— Exercise tasks —
**a)** Transcribe the stretch of the office action from "Notice of Pre-AIA" through "by the examiner.".
**b)** According to the office action, why was the finality of the previous Office action withdrawn?
**c)** Which claim does the office action object to because of informalities?

— Supplied passage —
Notice of Pre-AIA or AIA Status
The present application, filed on or after March 16, 2013, is being examined under the first inventor to file provisions of the AIA .
Continued Examination Under 37 CFR 1.114
A request for continued examination under 37 CFR 1.114, including the fee set forth in 37 CFR 1.17(e), was filed in this application after final rejection. Since this application is eligible for continued examination under 37 CFR 1.114, and the fee set forth in 37 CFR 1.17(e) has been timely paid, the finality of the previous Office action has been withdrawn pursuant to 37 CFR 1.114. Applicant's submission filed on 5/12/2026 has been entered.
Information Disclosure Statement
The information disclosure statement (IDS) submitted on 1/17/2024, 5/16/2026 is in compliance with the provisions of 37 CFR 1.97. Accordingly, the information disclosure statement is being considered by the examiner.
Claim Objections
Claim 19 objected to because of the following informalities:
“…to merge the second output with the second suboutput to generate generate the merged output.” Should read “…to merge the second output with the second suboutput to generate the merged output.” The repeated word should be deleted.

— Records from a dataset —
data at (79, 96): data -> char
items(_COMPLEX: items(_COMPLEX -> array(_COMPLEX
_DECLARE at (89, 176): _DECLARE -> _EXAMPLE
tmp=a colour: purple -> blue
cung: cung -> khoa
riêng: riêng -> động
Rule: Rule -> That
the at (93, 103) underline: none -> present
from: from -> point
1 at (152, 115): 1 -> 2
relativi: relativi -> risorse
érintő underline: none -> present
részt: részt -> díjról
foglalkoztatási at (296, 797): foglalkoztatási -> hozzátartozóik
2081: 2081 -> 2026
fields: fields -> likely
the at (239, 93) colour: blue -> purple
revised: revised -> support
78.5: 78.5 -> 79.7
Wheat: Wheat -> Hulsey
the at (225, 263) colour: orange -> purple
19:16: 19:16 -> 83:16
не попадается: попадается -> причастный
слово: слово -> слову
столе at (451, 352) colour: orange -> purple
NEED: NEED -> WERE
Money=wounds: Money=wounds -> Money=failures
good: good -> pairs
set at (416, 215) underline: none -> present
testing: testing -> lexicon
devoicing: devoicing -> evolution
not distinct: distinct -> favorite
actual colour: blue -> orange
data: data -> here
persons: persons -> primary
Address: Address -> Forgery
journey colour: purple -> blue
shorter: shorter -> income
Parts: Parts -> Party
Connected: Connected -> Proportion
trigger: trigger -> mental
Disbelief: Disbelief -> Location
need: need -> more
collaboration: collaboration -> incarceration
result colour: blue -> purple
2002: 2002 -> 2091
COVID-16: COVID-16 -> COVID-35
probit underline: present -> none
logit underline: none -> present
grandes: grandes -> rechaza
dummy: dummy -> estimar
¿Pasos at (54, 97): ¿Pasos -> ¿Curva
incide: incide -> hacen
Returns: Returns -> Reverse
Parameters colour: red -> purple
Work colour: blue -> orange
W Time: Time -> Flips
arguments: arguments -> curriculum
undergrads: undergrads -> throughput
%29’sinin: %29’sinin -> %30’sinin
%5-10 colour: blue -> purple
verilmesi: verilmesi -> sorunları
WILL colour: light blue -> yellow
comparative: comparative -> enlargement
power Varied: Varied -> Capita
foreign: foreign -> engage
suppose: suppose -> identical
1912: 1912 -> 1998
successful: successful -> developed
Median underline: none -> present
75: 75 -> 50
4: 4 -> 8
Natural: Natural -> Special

— Per-task outputs —
**a)**
Notice of Pre-AIA or AIA Status
The present application, filed on or after March 16, 2013, is being examined under the first inventor to file provisions of the AIA .
Continued Examination Under 37 CFR 1.114
A request for continued examination under 37 CFR 1.114, including the fee set forth in 37 CFR 1.17(e), was filed in this application after final rejection. Since this application is eligible for continued examination under 37 CFR 1.114, and the fee set forth in 37 CFR 1.17(e) has been timely paid, the finality of the previous Office action has been withdrawn pursuant to 37 CFR 1.114. Applicant's submission filed on 5/12/2026 has been entered.
Information Disclosure Statement
The information disclosure statement (IDS) submitted on 1/17/2024, 5/16/2026 is in compliance with the provisions of 37 CFR 1.97. Accordingly, the information disclosure statement is being considered by the examiner.

**b)** The finality was withdrawn because the application is eligible for continued examination under 37 CFR 1.114 and the fee set forth in 37 CFR 1.17(e) was timely paid.

**c)** Claim 19.